LEARNING FROM WAR: Why Care About Our History?


In a recent Richmond Times-Dispatch there was a news article about a group of officers from the U.S. Army visiting The Museum of the Confederacy and Civil War battlefields. The event presents several questions. Why do they care? And why is it a news article, rather than being covered in the arts and entertainment section? As the president of the Museum of the Confederacy, I am often asked the same question, "Why should we care?" Or, particularly here in Richmond, and most particularly on the subject of the Confederacy, I confront the statement that "we need to get over it" or "our history is holding us back."

The people who ask the question are missing the point. The study of history provides a great foundation to move forward. Many of the greatest leaders of history were themselves students of history. Winston Churchill stands out. The statesman whom Nelson Mandela called "one of the most progressive leaders the world has ever seen" believed that his constant analysis of people who had gone before would provide great assistance to him as he made decisions going forward. And "progressive" is not a word one would use to describe someone who is mired in the past.

While he was the superintendent at the Virginia Military Institute, Josiah Bunting wrote a book titled An Education for Our Time about the needs of modern education — how a new generation should prepare itself for the 21st century. In the book, he constructed the model college curriculum, emphasizing the need to study history. He cared less about facts and dates and more about the study of the conduct of men and women making critical decisions in times of crisis and stress. Bunting believed that this study would help us emulate the best qualities and avoid the worst that we see in these historical figures, particularly if we delve into the complexities, ambiguities, and nuances that affected them just as they confront us today.

Ed Ayers, the new president of the University of Richmond, is a historian who embodies that same belief. Future graduates of the University of Richmond will be the beneficiaries of his leadership — a leadership that has gained from his own career study. It was no coincidence that he chose Drew Faust, a native Virginian and the newly elected president of Harvard University, to share the stage during his recent inaugural weekend. These educators — people who are charged with the responsibility to forge our next generation — share the common belief that the study of history can make a difference in an individual’s future conduct. Again, it is no coincidence that the historical era of choice of Bunting, Ayers, and Faust is the American Civil War. In her seminal 2004 article, " ‘We Should Grow Too Fond of It’: Why We Love the Civil War," Faust stated, "The Civil War offers an authenticity and intensity of experience that can rivet both researcher and reader; the war serves as a moment of truth, a moment when individuals — be they soldiers or civilians — have to define their deeply held priorities and act on them."

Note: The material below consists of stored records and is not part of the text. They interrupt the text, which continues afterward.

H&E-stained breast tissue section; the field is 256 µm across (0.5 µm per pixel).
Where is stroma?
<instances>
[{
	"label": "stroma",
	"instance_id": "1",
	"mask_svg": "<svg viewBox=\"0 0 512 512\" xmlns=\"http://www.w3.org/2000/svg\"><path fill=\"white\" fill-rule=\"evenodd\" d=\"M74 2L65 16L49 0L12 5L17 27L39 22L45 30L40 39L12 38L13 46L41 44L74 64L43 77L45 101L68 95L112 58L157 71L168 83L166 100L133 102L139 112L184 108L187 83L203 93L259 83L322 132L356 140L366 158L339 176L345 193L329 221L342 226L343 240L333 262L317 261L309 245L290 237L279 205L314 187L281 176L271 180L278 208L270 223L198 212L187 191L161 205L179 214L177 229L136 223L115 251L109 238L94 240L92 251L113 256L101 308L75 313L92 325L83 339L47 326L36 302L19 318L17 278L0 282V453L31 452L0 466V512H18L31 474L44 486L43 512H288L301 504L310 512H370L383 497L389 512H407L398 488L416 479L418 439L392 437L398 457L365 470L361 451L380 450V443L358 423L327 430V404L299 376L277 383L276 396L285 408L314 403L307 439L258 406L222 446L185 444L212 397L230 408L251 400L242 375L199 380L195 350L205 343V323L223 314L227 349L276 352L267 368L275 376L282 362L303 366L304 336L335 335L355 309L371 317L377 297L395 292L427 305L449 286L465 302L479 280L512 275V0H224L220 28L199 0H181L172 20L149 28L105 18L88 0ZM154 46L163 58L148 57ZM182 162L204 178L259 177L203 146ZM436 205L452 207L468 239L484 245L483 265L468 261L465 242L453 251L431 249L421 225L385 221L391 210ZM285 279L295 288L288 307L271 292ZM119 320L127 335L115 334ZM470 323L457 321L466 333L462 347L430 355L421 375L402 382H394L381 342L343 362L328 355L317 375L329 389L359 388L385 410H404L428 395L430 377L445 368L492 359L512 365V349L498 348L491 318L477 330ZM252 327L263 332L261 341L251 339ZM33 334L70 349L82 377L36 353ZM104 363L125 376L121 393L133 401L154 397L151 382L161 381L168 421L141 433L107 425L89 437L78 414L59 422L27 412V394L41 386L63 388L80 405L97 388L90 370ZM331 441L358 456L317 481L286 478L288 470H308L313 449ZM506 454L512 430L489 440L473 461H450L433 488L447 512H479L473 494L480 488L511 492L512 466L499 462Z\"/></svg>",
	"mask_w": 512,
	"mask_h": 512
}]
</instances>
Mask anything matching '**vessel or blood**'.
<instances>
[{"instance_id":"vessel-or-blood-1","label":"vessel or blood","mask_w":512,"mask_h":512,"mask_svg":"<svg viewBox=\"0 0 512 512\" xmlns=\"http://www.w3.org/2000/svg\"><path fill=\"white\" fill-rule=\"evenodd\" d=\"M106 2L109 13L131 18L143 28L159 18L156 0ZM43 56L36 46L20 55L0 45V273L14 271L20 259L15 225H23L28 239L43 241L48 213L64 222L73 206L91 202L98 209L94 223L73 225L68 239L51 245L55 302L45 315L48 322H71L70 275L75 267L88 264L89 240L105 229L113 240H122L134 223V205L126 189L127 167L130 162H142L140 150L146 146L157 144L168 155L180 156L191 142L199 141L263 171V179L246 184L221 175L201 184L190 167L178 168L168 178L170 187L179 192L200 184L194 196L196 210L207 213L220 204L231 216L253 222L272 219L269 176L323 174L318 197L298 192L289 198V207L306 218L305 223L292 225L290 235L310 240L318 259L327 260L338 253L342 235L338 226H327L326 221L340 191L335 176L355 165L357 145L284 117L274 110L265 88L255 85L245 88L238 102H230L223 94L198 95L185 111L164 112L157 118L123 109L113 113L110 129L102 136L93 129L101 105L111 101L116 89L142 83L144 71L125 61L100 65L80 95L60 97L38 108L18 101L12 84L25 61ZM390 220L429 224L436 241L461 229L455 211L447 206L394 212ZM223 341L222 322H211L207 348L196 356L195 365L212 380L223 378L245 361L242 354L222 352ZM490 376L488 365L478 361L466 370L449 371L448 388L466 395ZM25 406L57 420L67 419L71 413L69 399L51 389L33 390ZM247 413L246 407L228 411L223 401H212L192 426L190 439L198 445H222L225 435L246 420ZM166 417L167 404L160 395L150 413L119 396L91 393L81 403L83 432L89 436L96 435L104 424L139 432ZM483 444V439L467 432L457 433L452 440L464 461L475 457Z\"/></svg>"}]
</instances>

And note that she references civilians, because she and Ayers are two leading scholars on the intertwined nature of the military and the civilian sides, including the issues presented by slavery. She has concentrated on the common folk, particularly the women, and her 2008 book, This Republic of Suffering: Death and the American Civil War, was on The New York Times best-sellers list. It is also no coincidence that the study of leadership has come into vogue, particularly in the nation’s graduate business schools as they attempt to distinguish good leadership from good management. A favored text in those programs is H. W. Crocker’s 1999 book, Robert E. Lee on Leadership. Crocker’s subtitle states the reason for the book’s merit: "Executive Lessons in Character, Courage, and Vision."

SO WHY INDEED would today’s U.S. Army officers spend a day of their valuable time at The Museum of the Confederacy and on Civil War battlefields? They did not come for entertainment or because it was somebody’s favorite hobby. These men and women compose the top echelon of the Army’s Accession Command, whose responsibilities include the recruiting and training of our armed forces. They find themselves late in the conduct of a war that has grown increasing unpopular with the general public.

As a nation, we have been there before. Late in the Civil War, both sides had grown war-weary. Abraham Lincoln was relatively certain that he would not be re-elected as president, and governors’ races in the South included peace platforms. In the armies, re-enlistments were scarce in the North, and desertion was becoming an increasing problem in the South.

These current Army officers share the beliefs of the college presidents that the study of history is extraordinarily relevant if your focus is on the future. They are working to shape the future, not merely to know what happened in the past. The study of history is a hobby for many people. They want to visit the sites and read the books that describe the events of the past. But the study of history goes far beyond a mere hobby. It may also teach us a great deal about how we might conduct ourselves going forward — as individuals and as a collective society. Those who say "let’s get over it" may be doing themselves a disservice. Perhaps they too could learn something about themselves that could positively affect their future if they would read a book or two or visit a museum or walk on ground hallowed by the conduct of their predecessors.